見渡す限り一面の花、はな、華…………それは、かつての────私が今の私になる前の記憶の中にある満開の桜を思わせる。

(……さくら……)

「聖堂ではどこでもこれに近い光景が見られる。…………中でも、このダラファス地区はとても木が多くて見応えがあると言われているのだ」

 視界を覆い尽くす一面の白……いや、白の中に一滴だけ紅を落とした淡い薄紅色だ。ほんのりと色づくその様が、より桜を連想させるのだ。

うららかな春の光の中……時折、はらはらと花びらが舞うその光景は、これまで感じたことのない郷愁にも似た何かを私の中に呼び起こした。

(……やだ、涙が出そう……)

 私は、突然心の中に広がった物哀しさを呑み込むように深く息を吸って、吐いた。

「……ルティア? どうかしたのか?」

「いいえ……あまりにも美しくて…………そうしたら、何だか哀しくなったんです」

 この物哀しさは私が私である限り、決して消えることはない。

 私の心の一部はこの国の生まれではない異邦人のものだから、この郷愁が消えることはない。

 背後のナディル様が何を思ったのか、その両の腕が私をぎゅうっと強く抱きしめる。

「……ナディルさま? 手綱を離したら……」

 私を抱きしめているということは手綱を持っていないということなので、私はちょっとだけ慌てた。

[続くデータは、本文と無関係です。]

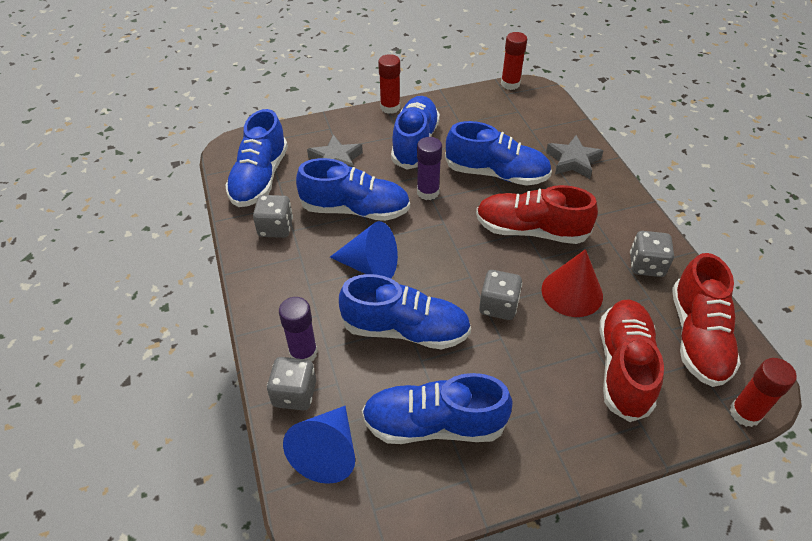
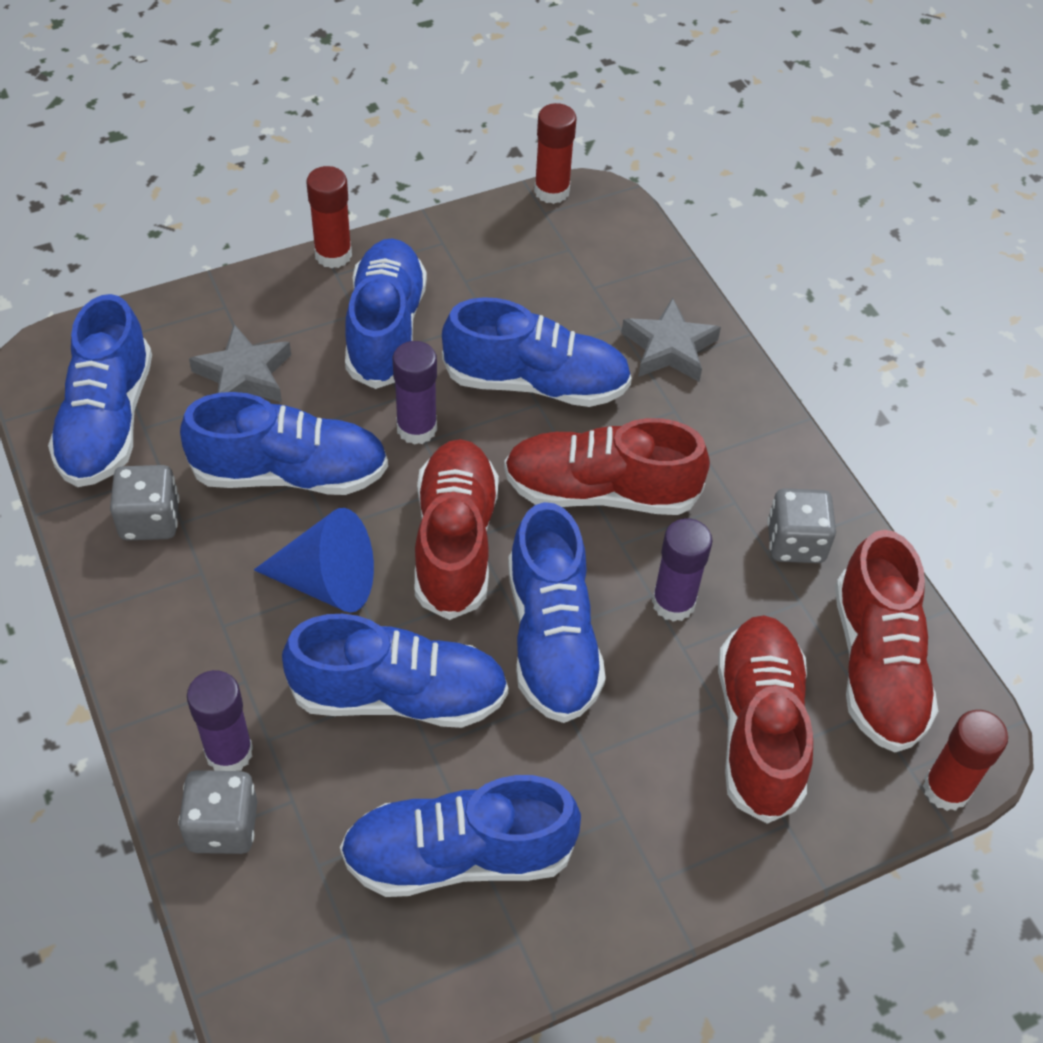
camera: 10 degrees left, 5 degrees up
blue cone [283,406,355,484] -> none
grey dice [479,270,522,320] -> blue shoe [508,502,606,723]
red cone [541,249,603,317] -> purple glue stick [652,518,712,622]
none -> red shoe [415,439,499,620]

「大丈夫だ。これくらいのことでどうこうする馬ではないし、私はいささか乗馬に自信がある」

(……乗馬に、じゃなくて、乗馬にも、ですよね)

 さあっと風が吹き渡り、花びらが風に舞う。

 それは更に桜が風に散る様を思い出させる。

「……どこにもやらぬ」

 ナディル様が誰かに宣言するように言った。

「…………どこにも行きません。だってここが私の場所だから」

 私の居場所はナディル様の腕の中です、と言うと、さらにぎゅっと抱きしめられた。

 ナディル様がどんな表情をなさっているかが見えないのが残念だったけれど、私のこの真っ赤な顔を見られなかったのは良かったと思った。